Extracted data entries:
┏━━

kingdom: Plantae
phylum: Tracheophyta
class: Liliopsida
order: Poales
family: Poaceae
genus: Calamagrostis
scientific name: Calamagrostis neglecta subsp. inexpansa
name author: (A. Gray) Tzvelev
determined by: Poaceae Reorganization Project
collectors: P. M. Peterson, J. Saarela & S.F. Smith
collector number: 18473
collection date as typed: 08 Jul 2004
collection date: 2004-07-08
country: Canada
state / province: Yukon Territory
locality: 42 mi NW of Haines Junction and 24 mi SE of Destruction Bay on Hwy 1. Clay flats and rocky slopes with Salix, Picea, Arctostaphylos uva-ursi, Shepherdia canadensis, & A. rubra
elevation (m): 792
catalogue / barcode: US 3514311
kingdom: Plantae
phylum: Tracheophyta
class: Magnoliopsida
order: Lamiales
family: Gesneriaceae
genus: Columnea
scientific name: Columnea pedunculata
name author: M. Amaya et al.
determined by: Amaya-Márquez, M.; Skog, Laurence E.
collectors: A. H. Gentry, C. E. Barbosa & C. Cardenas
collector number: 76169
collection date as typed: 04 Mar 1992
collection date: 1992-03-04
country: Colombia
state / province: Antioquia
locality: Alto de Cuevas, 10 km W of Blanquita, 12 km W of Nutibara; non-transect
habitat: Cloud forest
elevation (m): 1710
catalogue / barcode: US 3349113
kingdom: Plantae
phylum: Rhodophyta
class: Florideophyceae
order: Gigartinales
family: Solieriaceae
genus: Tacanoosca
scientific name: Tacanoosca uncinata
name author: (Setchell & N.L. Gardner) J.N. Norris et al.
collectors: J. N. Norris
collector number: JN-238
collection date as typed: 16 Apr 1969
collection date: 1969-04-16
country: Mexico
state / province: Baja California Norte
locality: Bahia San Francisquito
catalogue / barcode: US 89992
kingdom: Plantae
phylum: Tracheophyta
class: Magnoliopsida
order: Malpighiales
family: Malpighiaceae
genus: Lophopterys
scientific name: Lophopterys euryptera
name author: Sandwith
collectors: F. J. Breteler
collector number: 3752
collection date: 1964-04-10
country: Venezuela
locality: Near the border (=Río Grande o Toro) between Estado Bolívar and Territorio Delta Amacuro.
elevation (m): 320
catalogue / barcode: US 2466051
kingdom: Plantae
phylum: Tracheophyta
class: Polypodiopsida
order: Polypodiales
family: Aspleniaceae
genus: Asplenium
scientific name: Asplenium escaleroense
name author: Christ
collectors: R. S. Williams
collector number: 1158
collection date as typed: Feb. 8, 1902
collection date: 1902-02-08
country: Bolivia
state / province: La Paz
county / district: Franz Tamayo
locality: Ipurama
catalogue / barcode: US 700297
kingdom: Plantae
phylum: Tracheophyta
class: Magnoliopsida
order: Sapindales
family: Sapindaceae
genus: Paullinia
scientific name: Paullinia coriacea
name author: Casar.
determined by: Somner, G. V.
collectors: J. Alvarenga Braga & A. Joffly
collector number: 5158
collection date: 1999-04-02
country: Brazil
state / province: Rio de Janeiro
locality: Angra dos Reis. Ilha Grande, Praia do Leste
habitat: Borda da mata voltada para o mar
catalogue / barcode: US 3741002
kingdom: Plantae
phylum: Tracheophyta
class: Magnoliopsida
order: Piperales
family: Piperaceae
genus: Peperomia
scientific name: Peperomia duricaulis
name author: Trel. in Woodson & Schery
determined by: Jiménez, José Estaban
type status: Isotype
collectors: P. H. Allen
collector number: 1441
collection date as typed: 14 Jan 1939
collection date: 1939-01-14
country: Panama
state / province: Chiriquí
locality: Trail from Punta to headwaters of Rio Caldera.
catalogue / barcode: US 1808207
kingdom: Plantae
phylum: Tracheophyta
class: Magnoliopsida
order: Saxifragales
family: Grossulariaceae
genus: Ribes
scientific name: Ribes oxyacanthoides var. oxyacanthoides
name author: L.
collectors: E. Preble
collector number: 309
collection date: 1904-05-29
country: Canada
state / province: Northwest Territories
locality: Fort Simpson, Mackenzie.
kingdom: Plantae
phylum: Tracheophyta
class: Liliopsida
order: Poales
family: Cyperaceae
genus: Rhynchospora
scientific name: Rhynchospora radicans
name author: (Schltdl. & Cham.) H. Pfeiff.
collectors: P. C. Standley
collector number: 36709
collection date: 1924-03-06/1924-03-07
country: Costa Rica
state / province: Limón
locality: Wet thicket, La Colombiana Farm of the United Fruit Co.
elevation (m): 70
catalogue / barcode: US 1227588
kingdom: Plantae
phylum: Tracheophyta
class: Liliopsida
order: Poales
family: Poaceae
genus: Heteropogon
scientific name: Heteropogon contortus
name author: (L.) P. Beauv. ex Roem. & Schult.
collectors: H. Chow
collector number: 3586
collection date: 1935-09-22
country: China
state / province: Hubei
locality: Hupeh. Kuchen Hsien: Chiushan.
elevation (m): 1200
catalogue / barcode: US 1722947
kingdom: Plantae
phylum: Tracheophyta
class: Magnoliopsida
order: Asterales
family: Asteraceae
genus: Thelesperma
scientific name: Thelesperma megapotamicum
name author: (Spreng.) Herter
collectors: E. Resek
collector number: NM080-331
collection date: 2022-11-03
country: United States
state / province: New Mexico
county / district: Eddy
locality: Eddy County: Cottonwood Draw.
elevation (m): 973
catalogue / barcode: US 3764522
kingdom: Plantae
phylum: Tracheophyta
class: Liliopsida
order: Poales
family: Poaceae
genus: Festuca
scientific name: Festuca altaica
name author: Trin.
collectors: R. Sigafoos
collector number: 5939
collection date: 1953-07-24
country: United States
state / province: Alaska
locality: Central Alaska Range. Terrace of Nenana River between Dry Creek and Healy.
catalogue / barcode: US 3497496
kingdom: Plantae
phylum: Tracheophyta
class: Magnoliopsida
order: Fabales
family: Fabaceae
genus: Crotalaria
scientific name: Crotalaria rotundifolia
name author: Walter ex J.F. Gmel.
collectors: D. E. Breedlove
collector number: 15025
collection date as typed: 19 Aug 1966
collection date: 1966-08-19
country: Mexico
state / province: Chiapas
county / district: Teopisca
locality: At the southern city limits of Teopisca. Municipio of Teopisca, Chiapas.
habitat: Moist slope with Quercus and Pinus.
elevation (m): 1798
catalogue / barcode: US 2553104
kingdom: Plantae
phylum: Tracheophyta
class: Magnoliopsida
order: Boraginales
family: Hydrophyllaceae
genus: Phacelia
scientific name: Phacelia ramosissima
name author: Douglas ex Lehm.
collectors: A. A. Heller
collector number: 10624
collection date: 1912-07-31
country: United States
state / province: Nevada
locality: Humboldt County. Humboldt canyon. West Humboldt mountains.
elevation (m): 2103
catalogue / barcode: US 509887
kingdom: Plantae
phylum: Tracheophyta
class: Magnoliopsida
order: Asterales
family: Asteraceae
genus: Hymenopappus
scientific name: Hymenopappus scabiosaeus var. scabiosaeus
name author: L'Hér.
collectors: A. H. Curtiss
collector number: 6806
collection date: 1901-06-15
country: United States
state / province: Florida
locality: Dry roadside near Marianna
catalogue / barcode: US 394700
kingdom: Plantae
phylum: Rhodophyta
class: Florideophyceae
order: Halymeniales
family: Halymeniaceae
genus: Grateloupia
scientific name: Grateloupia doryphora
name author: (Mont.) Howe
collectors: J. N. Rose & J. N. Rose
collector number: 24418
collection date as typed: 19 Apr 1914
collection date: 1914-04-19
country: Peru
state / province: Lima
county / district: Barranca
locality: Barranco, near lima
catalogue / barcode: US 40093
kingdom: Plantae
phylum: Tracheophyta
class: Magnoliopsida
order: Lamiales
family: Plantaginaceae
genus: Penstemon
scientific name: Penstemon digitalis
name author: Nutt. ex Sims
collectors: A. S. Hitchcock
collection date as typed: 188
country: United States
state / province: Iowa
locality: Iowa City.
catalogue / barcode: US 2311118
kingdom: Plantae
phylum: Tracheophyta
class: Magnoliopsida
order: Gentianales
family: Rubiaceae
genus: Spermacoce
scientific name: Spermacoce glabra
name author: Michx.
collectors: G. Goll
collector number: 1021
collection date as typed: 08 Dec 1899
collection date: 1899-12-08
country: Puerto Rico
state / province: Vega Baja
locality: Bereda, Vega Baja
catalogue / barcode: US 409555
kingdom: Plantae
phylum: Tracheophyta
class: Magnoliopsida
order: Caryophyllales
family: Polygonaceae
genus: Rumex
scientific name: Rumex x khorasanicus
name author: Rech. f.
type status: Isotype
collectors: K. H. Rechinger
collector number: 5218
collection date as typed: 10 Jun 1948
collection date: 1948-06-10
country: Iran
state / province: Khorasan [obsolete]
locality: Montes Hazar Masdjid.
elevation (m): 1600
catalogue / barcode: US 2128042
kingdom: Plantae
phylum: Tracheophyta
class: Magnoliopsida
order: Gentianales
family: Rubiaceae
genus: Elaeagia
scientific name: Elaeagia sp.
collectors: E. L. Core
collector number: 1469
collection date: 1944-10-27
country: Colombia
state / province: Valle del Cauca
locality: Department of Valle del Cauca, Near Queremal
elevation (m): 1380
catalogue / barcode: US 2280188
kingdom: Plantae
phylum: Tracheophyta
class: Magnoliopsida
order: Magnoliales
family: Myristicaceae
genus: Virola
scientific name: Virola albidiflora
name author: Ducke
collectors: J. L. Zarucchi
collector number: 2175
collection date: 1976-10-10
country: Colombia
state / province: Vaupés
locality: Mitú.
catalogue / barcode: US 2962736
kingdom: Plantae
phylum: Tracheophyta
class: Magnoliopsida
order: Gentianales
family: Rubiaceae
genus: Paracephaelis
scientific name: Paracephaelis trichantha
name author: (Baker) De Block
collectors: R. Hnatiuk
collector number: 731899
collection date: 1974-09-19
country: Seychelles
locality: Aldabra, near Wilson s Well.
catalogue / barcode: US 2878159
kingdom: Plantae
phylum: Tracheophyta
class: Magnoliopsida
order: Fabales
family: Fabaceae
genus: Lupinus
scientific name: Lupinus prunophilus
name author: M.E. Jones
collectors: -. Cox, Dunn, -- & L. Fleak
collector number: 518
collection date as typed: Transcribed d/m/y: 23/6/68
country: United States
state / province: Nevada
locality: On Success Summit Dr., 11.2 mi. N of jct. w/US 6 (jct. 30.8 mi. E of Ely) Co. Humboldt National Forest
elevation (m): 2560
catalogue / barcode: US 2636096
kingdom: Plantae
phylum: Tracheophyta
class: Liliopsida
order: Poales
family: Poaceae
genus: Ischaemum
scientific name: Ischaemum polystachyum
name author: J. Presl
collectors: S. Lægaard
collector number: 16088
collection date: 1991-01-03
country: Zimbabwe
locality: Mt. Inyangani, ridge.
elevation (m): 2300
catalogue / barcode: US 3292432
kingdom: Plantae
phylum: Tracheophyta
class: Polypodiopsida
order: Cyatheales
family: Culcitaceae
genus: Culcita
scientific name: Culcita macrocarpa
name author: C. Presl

┗━━

▶ Task to carry out: Output the lines of the records between the line holding "catalogue / barcode: US 89992" and the line holding "genus: Paullinia", inclusive, reproducing them without change.

▶ Written answer:
catalogue / barcode: US 89992
kingdom: Plantae
phylum: Tracheophyta
class: Magnoliopsida
order: Malpighiales
family: Malpighiaceae
genus: Lophopterys
scientific name: Lophopterys euryptera
name author: Sandwith
collectors: F. J. Breteler
collector number: 3752
collection date: 1964-04-10
country: Venezuela
locality: Near the border (=Río Grande o Toro) between Estado Bolívar and Territorio Delta Amacuro.
elevation (m): 320
catalogue / barcode: US 2466051
kingdom: Plantae
phylum: Tracheophyta
class: Polypodiopsida
order: Polypodiales
family: Aspleniaceae
genus: Asplenium
scientific name: Asplenium escaleroense
name author: Christ
collectors: R. S. Williams
collector number: 1158
collection date as typed: Feb. 8, 1902
collection date: 1902-02-08
country: Bolivia
state / province: La Paz
county / district: Franz Tamayo
locality: Ipurama
catalogue / barcode: US 700297
kingdom: Plantae
phylum: Tracheophyta
class: Magnoliopsida
order: Sapindales
family: Sapindaceae
genus: Paullinia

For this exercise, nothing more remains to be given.